I'm firmly on the side of freedom of photography in public places in this argument. Simon Davies is completely tilting at windmills here. It's a shame because he's done good work in the past, but he's really called it very wrong this time.
It is my goddam innate irrevocable human right to walk around public places taking photographs and to do anything I want including publish, exhibit, give away, bend, fold, spindle, mutilate and/or sell those photographs afterward.
If I have that right, and I do, and so does every single one of you, then so do the people working at Google, and there is no grounds to deny it to them without denying it to ourselves too. If you argue Google should be stopped, you're using the same specious bullshit "it's ok when some people do it but not when others do it according to my personal whim" argument that the stupid and repressive plods are always using when they try and stop people exercising their legal rights to take photographs of exactly what they can see with their eyes anyway in public places.
Screw you if you're so precious that you can't bear the idea that you might be on one of them - if you can bear being seen in public by other human beings, fucking stay indoors and never go out you emotional cripple. Don't try and force every single other person in the world to have to go around with a bag on their head so they don't accidentally catch sight of you one day and upset your pathetic feelings.
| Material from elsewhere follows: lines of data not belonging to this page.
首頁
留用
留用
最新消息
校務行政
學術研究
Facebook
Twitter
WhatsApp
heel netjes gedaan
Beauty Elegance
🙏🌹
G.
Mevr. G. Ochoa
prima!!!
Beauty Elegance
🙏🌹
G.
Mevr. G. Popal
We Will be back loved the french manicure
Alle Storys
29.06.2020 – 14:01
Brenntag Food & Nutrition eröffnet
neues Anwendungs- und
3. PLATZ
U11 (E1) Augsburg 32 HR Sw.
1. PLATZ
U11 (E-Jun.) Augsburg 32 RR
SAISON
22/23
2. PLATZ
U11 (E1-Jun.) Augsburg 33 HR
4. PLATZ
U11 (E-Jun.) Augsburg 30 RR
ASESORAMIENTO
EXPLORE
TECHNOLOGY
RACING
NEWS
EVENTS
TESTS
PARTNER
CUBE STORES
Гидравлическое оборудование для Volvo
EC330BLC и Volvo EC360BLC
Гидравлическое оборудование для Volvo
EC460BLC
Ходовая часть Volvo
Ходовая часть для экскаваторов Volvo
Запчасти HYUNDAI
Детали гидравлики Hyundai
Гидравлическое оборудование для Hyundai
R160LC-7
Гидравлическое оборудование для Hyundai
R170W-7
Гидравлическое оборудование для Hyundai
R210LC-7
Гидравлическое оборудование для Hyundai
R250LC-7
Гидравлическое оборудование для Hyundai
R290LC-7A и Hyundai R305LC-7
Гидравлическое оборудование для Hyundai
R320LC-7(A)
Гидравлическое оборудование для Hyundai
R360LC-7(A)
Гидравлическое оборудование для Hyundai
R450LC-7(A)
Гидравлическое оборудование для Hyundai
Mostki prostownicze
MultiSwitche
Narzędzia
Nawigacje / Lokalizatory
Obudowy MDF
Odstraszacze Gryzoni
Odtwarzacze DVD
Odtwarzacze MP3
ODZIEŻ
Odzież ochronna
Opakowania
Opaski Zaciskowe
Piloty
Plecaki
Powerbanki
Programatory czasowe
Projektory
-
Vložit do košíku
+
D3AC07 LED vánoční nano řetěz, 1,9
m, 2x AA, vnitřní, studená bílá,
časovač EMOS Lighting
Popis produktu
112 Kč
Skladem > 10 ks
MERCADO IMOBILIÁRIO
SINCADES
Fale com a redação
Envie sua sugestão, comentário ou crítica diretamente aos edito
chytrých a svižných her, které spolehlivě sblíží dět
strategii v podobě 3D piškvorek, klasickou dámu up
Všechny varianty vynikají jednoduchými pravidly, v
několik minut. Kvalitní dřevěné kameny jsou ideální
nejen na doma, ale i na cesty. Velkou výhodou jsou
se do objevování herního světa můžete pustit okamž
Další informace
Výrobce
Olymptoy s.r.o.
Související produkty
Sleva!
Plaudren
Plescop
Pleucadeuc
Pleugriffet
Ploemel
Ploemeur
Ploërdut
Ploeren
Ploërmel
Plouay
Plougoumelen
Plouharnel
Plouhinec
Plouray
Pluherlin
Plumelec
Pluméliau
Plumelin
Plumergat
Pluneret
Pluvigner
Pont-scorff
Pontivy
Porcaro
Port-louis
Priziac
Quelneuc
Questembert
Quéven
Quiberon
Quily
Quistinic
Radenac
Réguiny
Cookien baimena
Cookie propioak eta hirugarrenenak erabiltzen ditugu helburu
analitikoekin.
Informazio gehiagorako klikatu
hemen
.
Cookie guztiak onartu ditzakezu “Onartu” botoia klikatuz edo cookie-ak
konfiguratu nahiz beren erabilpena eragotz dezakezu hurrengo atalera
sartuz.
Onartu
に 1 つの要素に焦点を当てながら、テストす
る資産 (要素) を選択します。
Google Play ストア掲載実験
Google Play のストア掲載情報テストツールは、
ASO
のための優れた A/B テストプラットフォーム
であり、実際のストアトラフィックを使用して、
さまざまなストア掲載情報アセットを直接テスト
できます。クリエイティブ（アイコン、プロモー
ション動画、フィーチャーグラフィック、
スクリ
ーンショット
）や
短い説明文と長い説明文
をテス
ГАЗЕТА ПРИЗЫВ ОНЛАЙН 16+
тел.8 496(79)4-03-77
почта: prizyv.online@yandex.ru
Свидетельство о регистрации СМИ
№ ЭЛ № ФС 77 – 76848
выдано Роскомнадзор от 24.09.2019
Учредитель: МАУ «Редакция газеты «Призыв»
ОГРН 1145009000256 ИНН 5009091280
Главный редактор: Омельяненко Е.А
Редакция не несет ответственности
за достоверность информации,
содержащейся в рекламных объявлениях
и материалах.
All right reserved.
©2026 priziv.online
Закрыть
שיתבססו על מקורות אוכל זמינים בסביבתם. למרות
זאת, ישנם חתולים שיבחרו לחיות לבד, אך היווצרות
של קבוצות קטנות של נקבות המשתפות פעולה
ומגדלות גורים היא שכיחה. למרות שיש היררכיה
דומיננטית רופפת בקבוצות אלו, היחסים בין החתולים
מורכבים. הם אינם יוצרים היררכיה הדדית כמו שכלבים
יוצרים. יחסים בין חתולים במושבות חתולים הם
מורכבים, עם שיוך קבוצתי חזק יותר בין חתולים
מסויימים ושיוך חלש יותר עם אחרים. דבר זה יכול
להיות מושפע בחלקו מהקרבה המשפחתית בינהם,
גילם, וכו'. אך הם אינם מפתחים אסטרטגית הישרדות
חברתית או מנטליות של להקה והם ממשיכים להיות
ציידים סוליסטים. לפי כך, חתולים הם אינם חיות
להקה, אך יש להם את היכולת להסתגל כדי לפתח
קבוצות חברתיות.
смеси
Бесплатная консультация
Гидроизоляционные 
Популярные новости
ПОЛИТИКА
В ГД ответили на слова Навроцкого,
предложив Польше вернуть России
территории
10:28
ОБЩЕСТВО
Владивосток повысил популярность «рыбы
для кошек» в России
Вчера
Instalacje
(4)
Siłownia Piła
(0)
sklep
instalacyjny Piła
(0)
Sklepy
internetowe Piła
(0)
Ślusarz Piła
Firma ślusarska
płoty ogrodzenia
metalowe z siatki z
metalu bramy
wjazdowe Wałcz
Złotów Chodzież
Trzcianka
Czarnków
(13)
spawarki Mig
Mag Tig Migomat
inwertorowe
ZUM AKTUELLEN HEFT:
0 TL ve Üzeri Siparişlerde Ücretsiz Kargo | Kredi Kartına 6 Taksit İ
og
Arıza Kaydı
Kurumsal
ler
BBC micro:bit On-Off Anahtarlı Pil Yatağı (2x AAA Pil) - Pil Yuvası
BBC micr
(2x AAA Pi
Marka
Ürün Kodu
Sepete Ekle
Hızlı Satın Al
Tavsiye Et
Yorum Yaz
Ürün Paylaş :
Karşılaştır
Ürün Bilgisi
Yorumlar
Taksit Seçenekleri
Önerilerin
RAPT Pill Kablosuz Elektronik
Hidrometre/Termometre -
The "I own the rights to my image" argument is bullshit too. It's a pattern of light waves bouncing off your face in a public place and it is NOT YOURS. If you want to prove ownership, let's see you retain control of those photons eh? You don't own the rain because it falls on your head, you don't own the sunlight because it falls on your face. It's nonsense in law to claim to "own" or have property rights in something you have zero ability to control or restrict others' access to. I have every right to place a photo-sensitive film in the path of the light rays bouncing off your face and there's nothing you can do about it. (If you insist that you do own those photons, I'll have you prosecuted for assault for throwing them at me! Go on, stop doing it if you can!)